How to show that
If $p$ is a prime and $p\equiv1\bmod4$ then there exists an ideal of the $R=\mathbb{Z}[i]$, the ring of Gaussian integers, such that $R/I$ is isomorphic to $\mathbb{Z}/p\mathbb{Z}$.
I don't know how to approach this problem. These are some things I noted while scribbling.
If we argue that the canonical homomorphism '$f$' from $R$ to $R/I$ takes $i$ to $f(i)$ such that $f(i)^2 = -1 \bmod p$ because $i^2 = - 1 \bmod p$.

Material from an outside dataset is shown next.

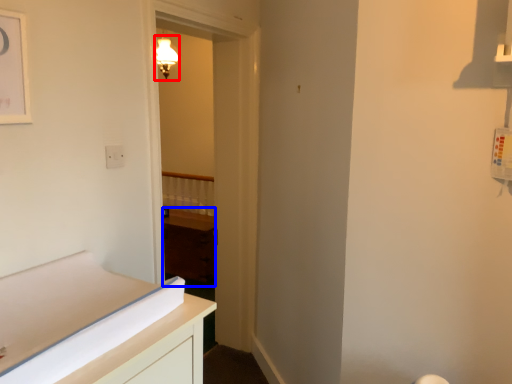
Question: Among these objects, which one is nearest to the camera, light fixture (highlighted by a red box) or cabinetry (highlighted by a blue box)?

Choices:
 (A) light fixture
 (B) cabinetry

Answer: (B)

The element $(p-1)/2 !$ in $\mathbb{Z}/p\mathbb{Z}$ satisfies this. Hence, $f(i) = (p-1)/2 !$, because using Wilson's Theorem that $(p-1)! = -1 \bmod p$ gives us $( (p-1)/2 ! )^2 = -1 \bmod p$.
I will really appreciate some help on this. Thank you so much.

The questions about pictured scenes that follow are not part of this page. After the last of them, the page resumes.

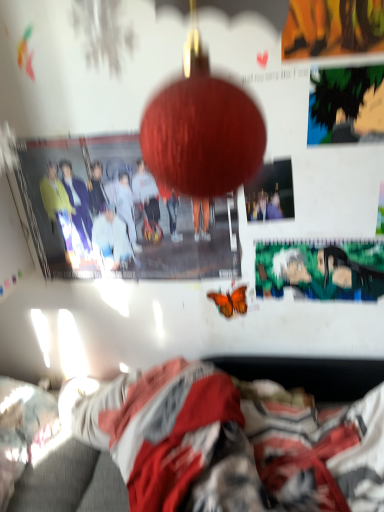
Describe the element at coordinates (22, 429) in the screenshot. I see `fluffy white pillow at lower left` at that location.

The image size is (384, 512). What do you see at coordinates (230, 301) in the screenshot?
I see `orange matte butterfly at center` at bounding box center [230, 301].

Identify the location of fluffy blanket at lower center. (229, 442).

Find the location of a particular element. The height and width of the screenshot is (512, 384). fluffy white pillow at lower left is located at coordinates (22, 429).

What's the angular difference between green matte poster at center, which ranks as the 3th poster page in top-to-bottom order, and fluffy blanket at lower center's facing directions?

The angular difference between green matte poster at center, which ranks as the 3th poster page in top-to-bottom order, and fluffy blanket at lower center is 91.3 degrees.

Between green matte poster at center, which ranks as the 3th poster page in front-to-back order, and fluffy blanket at lower center, which one has smaller size?

green matte poster at center, which ranks as the 3th poster page in front-to-back order, is smaller.

From the image's perspective, is green matte poster at center, which ranks as the 3th poster page in top-to-bottom order, over fluffy blanket at lower center?

Yes, from the image's perspective, green matte poster at center, which ranks as the 3th poster page in top-to-bottom order, is on top of fluffy blanket at lower center.

Considering the positions of points (319, 277) and (268, 407), is point (319, 277) farther from camera compared to point (268, 407)?

Yes.

Is matte paper poster at center, which ranks as the second poster page in front-to-back order, further to camera compared to green matte poster at upper right, placed as the 3th poster page when sorted from back to front?

Yes, the depth of matte paper poster at center, which ranks as the second poster page in front-to-back order, is greater than that of green matte poster at upper right, placed as the 3th poster page when sorted from back to front.

In the scene shown: Is matte paper poster at center, the second poster page viewed from the top, facing towards green matte poster at upper right, the first poster page in the top-to-bottom sequence?

No, matte paper poster at center, the second poster page viewed from the top, does not turn towards green matte poster at upper right, the first poster page in the top-to-bottom sequence.

From a real-world perspective, between matte paper poster at center, which is counted as the second poster page, starting from the bottom, and green matte poster at upper right, the first poster page in the top-to-bottom sequence, who is vertically lower?

matte paper poster at center, which is counted as the second poster page, starting from the bottom, is physically lower.

Is point (292, 214) positioned behind point (338, 96)?

Yes.

From the image's perspective, which one is positioned higher, fluffy white pillow at lower left or orange matte butterfly at center?

orange matte butterfly at center appears higher in the image.

Is point (11, 477) more distant than point (222, 294)?

No, (11, 477) is closer to viewer.

Is fluffy white pillow at lower left shorter than orange matte butterfly at center?

No, fluffy white pillow at lower left is not shorter than orange matte butterfly at center.

Does fluffy white pillow at lower left appear on the left side of orange matte butterfly at center?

You found an $a\in\mathbb Z$ such that $p\mid a^2+1$. If $p$ is prime in $\mathbb Z[i]$ then, from $p\mid a^2+1$ you get $p\mid a+i$ or $p\mid a-i$, and both cases lead to a contradiction. This shows that $p$ isn't prime in $\mathbb Z[i]$. Then $p=(m+ni)(m-ni)$, so $p=m^2+n^2$. Now just take the ideal generated by $m+ni$.